With the shared imagination of you and your friends, that guardsman really did just fell an alien monstrosity, with a joint willingness to suspend disbelief, you want that model to go on and survive. We pay to let our imaginations run wild in a universe full of adventure.
And a big universe it is, the mythos of the game extends to books, comics, art and some shit-god-super-awful fan movies... and even video games. The game is not what we pay for as players.
We pay for the experience of the game. We pay for golden moments and soaring flights of imaginary fancy, we paint our models because they are the representatives of our imaginary battles, the avatars of an inner world the game lets us bring to life.
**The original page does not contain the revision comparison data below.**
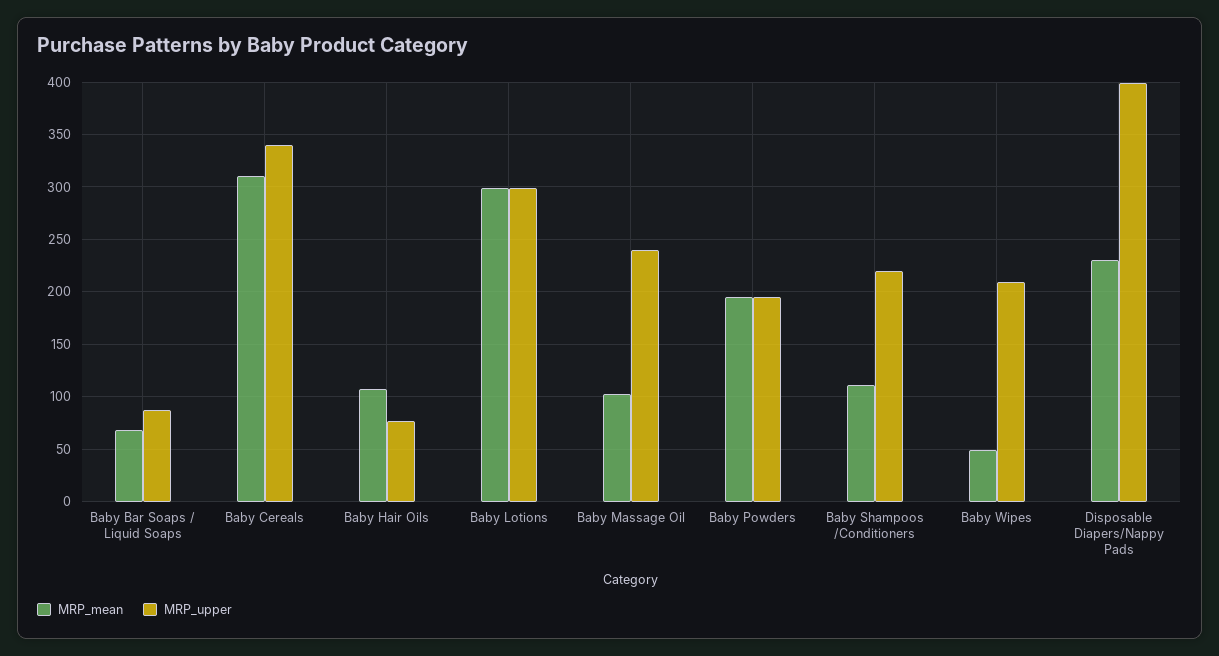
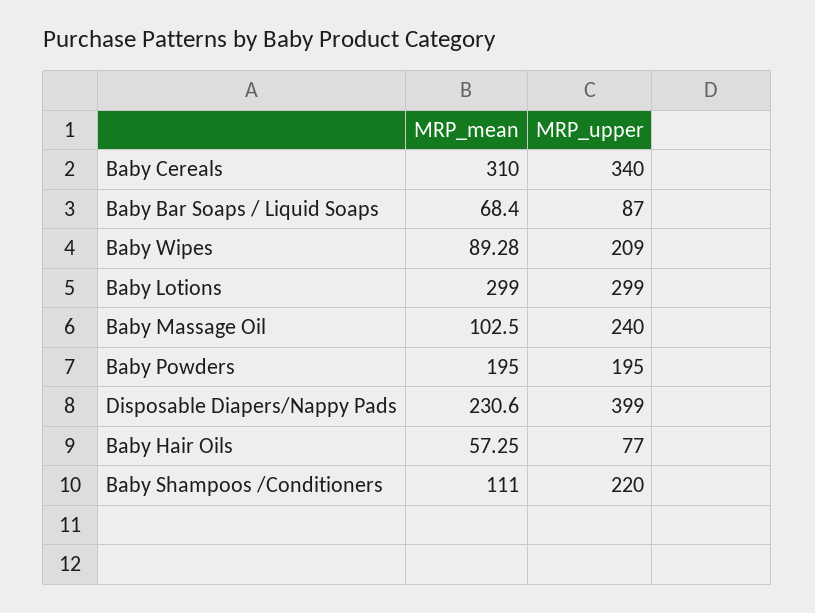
  {
    "MRP_mean": {
      "Baby Bar Soaps / Liquid Soaps": 68.4,
      "Baby Cereals": 310,
-     "Baby Hair Oils": 110,
+     "Baby Hair Oils": 57.25,
      "Baby Lotions": 299,
      "Baby Massage Oil": 102.5,
      "Baby Powders": 195,
      "Baby Shampoos /Conditioners": 111,
-     "Baby Wipes": 50,
+     "Baby Wipes": 89.28,
      "Disposable Diapers/Nappy Pads": 230.6
    },
    "MRP_upper": {
      "Baby Bar Soaps / Liquid Soaps": 87,
      "Baby Cereals": 340,
      "Baby Hair Oils": 77,
      "Baby Lotions": 299,
      "Baby Massage Oil": 240,
      "Baby Powders": 195,
      "Baby Shampoos /Conditioners": 220,
      "Baby Wipes": 209,
      "Disposable Diapers/Nappy Pads": 399
    }
  }

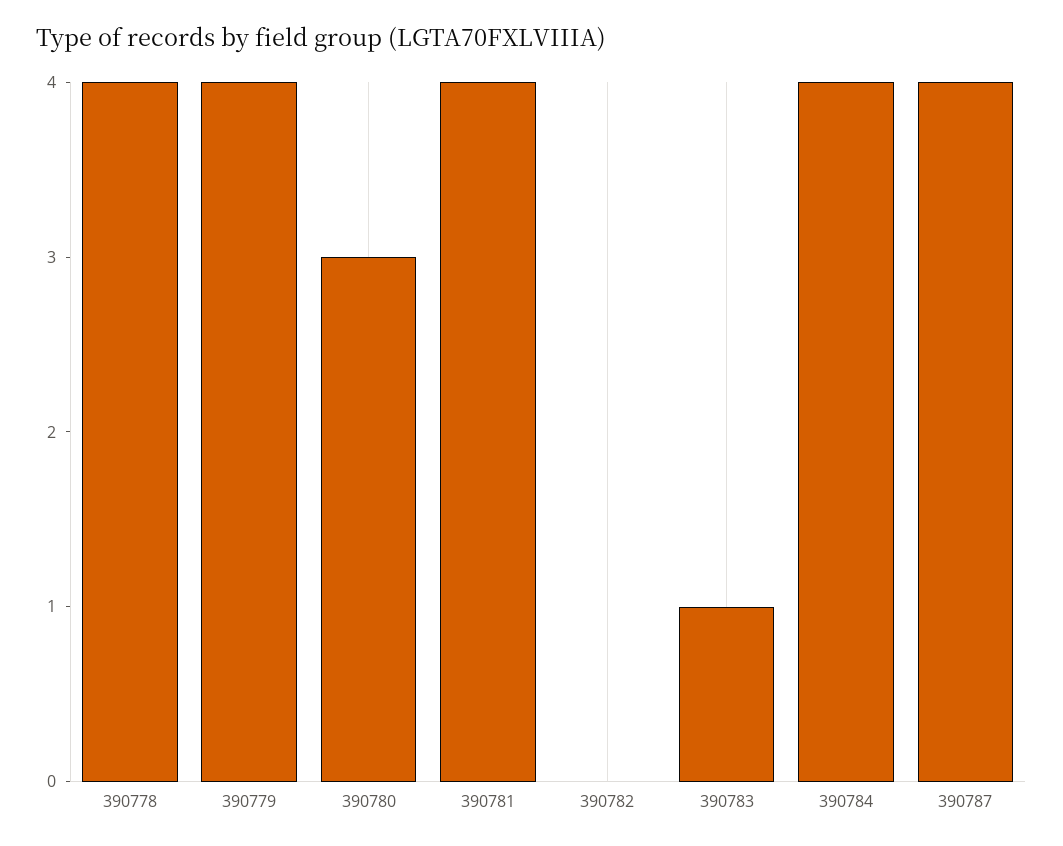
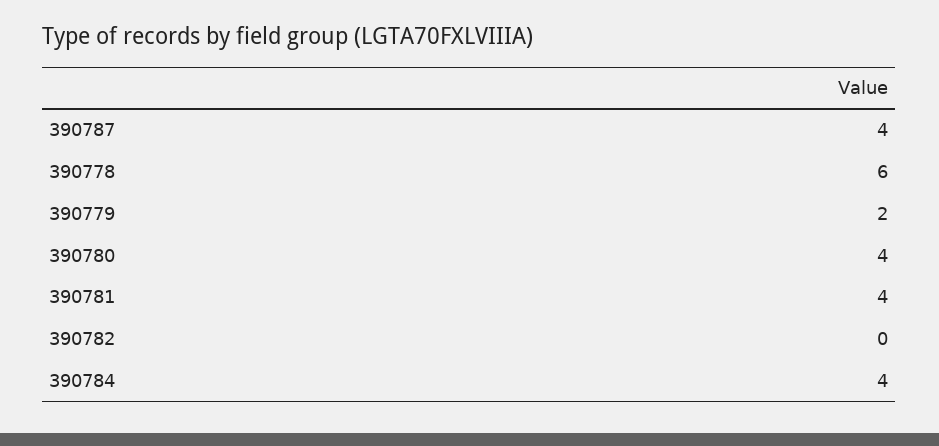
  {
-   "390778": 4,
+   "390778": 6,
-   "390779": 4,
+   "390779": 2,
-   "390780": 3,
+   "390780": 4,
    "390781": 4,
    "390782": 0,
-   "390783": 1,
    "390784": 4,
    "390787": 4
  }

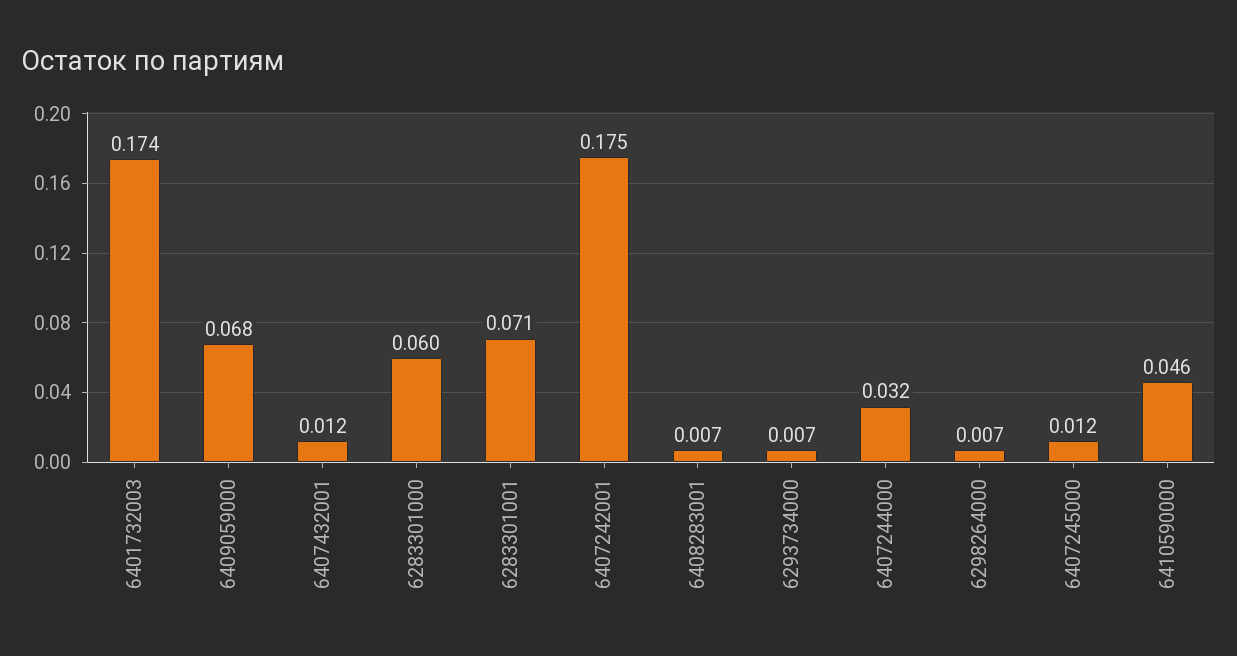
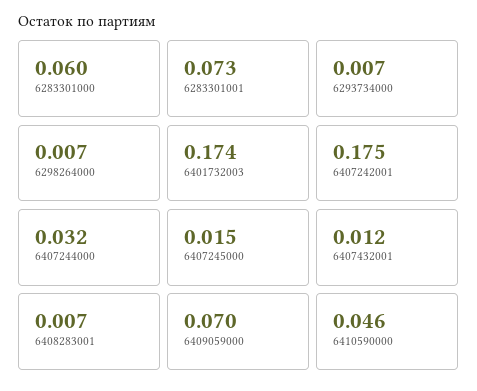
  {
    "6401732003": 0.174,
-   "6409059000": 0.068,
+   "6409059000": 0.07,
    "6407432001": 0.012,
    "6283301000": 0.06,
-   "6283301001": 0.071,
+   "6283301001": 0.073,
    "6407242001": 0.175,
    "6408283001": 0.007,
    "6293734000": 0.007,
    "6407244000": 0.032,
    "6298264000": 0.007,
-   "6407245000": 0.012,
+   "6407245000": 0.015,
    "6410590000": 0.046
  }

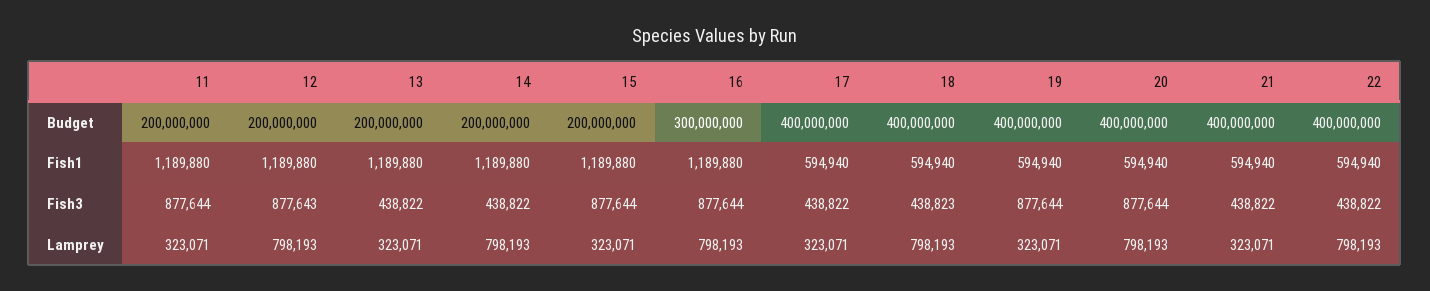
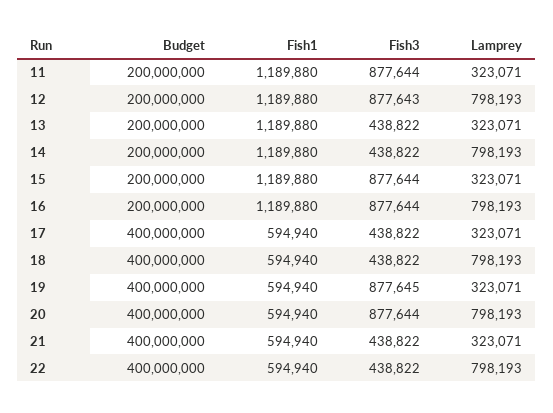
  {
    "11": {
      "Budget": 200000000,
      "Fish1": 1189880,
      "Fish3": 877644,
      "Lamprey": 323071
    },
    "12": {
      "Budget": 200000000,
      "Fish1": 1189880,
      "Fish3": 877643,
      "Lamprey": 798193
    },
    "13": {
      "Budget": 200000000,
      "Fish1": 1189880,
      "Fish3": 438822,
      "Lamprey": 323071
    },
    "14": {
      "Budget": 200000000,
      "Fish1": 1189880,
      "Fish3": 438822,
      "Lamprey": 798193
    },
    "15": {
      "Budget": 200000000,
      "Fish1": 1189880,
      "Fish3": 877644,
      "Lamprey": 323071
    },
    "16": {
-     "Budget": 300000000,
+     "Budget": 200000000,
      "Fish1": 1189880,
      "Fish3": 877644,
      "Lamprey": 798193
    },
    "17": {
      "Budget": 400000000,
      "Fish1": 594940,
      "Fish3": 438822,
      "Lamprey": 323071
    },
    "18": {
      "Budget": 400000000,
      "Fish1": 594940,
-     "Fish3": 438823,
+     "Fish3": 438822,
      "Lamprey": 798193
    },
    "19": {
      "Budget": 400000000,
      "Fish1": 594940,
-     "Fish3": 877644,
+     "Fish3": 877645,
      "Lamprey": 323071
    },
    "20": {
      "Budget": 400000000,
      "Fish1": 594940,
      "Fish3": 877644,
      "Lamprey": 798193
    },
    "21": {
      "Budget": 400000000,
      "Fish1": 594940,
      "Fish3": 438822,
      "Lamprey": 323071
    },
    "22": {
      "Budget": 400000000,
      "Fish1": 594940,
      "Fish3": 438822,
      "Lamprey": 798193
    }
  }

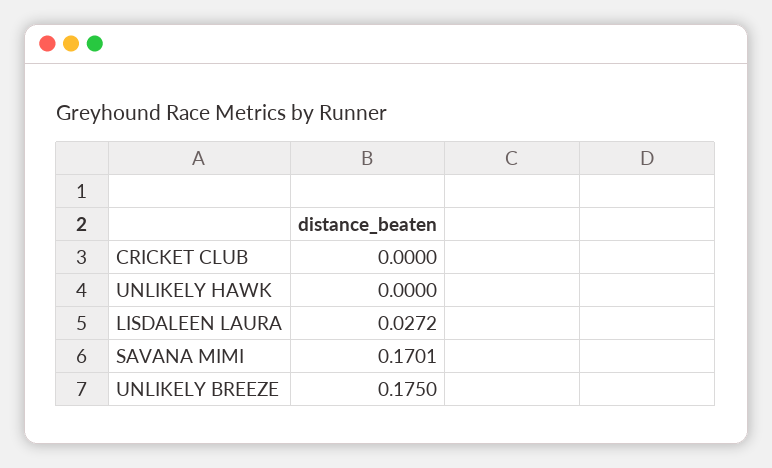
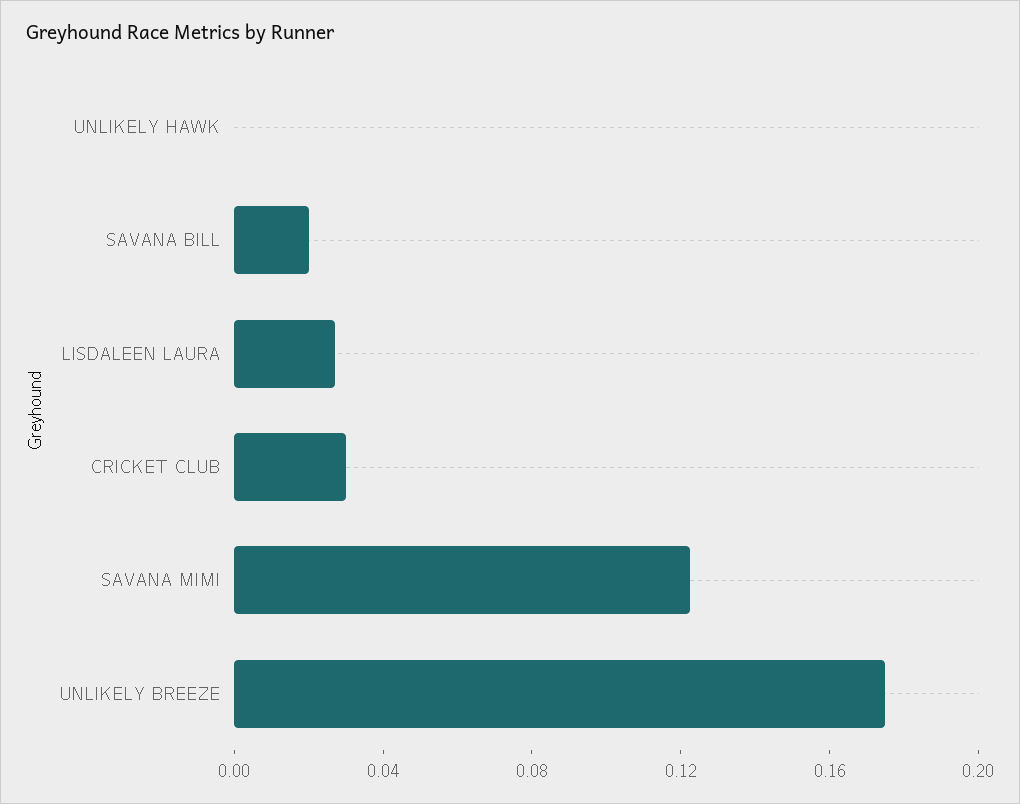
  {
-   "CRICKET CLUB": 0,
+   "CRICKET CLUB": 0.03,
    "UNLIKELY HAWK": 0,
    "LISDALEEN LAURA": 0.0272,
-   "SAVANA MIMI": 0.1701,
+   "SAVANA MIMI": 0.12,
-   "UNLIKELY BREEZE": 0.175
+   "UNLIKELY BREEZE": 0.175,
+   "SAVANA BILL": 0.02
  }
We pay so we can share with friends a love of the unreal and the laughs of a genestealer taking out a land-raider.
That guy across the street sees only what we pay for.
But we get the best deal of all, because as well as the models and crap we buy... we get an infinite experience of the universe we are at one with.
And thats why i recommend WH40K to anyone who has an imagination and a bit of cash.
Its what happens, not what you buy, that makes it truly spectacular.
=======================
Once again, not a conventional review, because the true nature game is not that conventional. more wanted to capture the midsets of players and critics, more than talk about features of a game that really, needs wither nothing less than a book or nothing more than a paragraph to describe.
I would add pictures, but all of them are shitty pictures of my models, and i am not a mean painter.